I used to think “cyber war” was the most overhyped security buzzphrase of all time. And it was — until Stuxnet and APTs (advanced persistent threats) arrived. Now, as Bob Violino detailed in his recent InfoWorld article, all-out cyber war has begun.
The 2010 Stuxnet worm is arguably the most sophisticated, successful, and targeted malware of all time. Strongly linked to both Israeli and U.S. government teams, Stuxnet effectively interrupted the Iranian nuclear program.
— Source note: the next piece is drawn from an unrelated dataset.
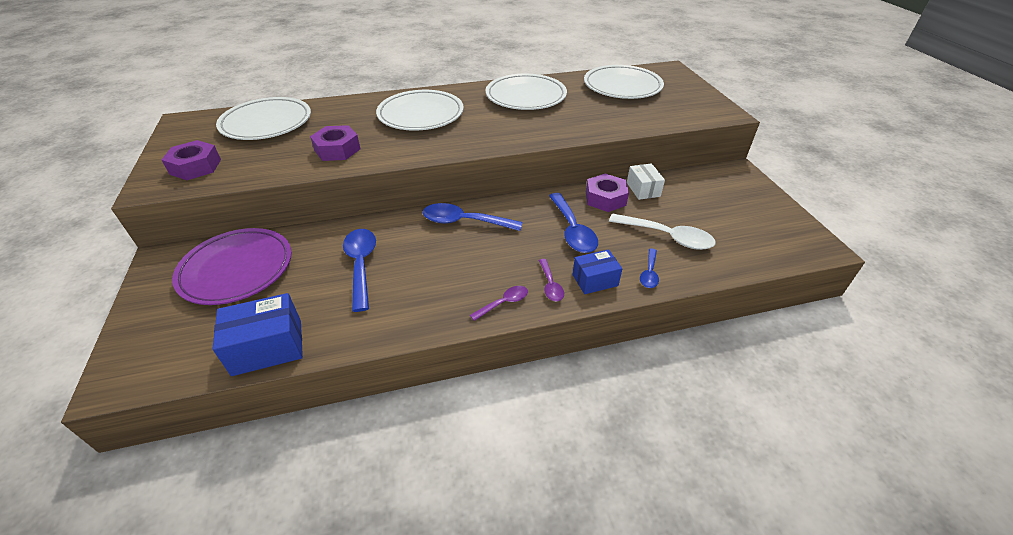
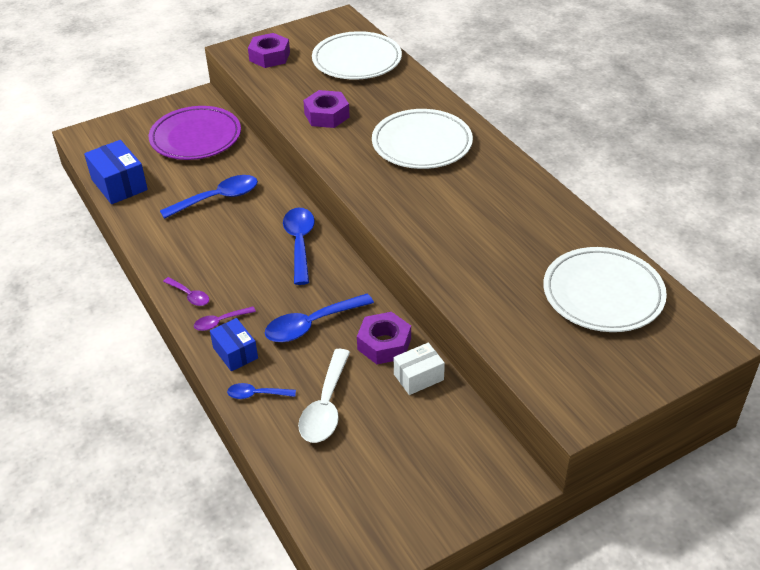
camera: 75 degrees right, 0 degrees up
(525, 96) = (514, 210): white plate -> none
Make no mistake: When one government attacks another government’s infrastructure, we are clearly at war, even though malware is the weapon of choice rather than missiles or boots on the ground.
In response to the Stuxnet attack on the Iranian nuclear program, an Iranian hacker has been quite successful at compromising multiple, trusted, public CA (certification authority) vendors. True, these weakly secured CAs have been hackable all along. The Iranian hacker took advantage of that fact, and after two decades of just a few digital certificates being compromised, we’ve had a wave of compromised CAs and hundreds of fraudulent certificates.
Chinese APT continues to be found in nearly every large company and government throughout the world, although particularly in the United States. Whether or not the Chinese government is directly involved hasn’t been publicly confirmed, but clearly, the perpetrators are gaining access to private intellectual property that the Chinese government has interest in. Chinese APT likely has unfettered access to every major company you can think of. In fact, I know of only one company that appears to remain uncompromised out of the dozens that have invited me to conduct an investigation.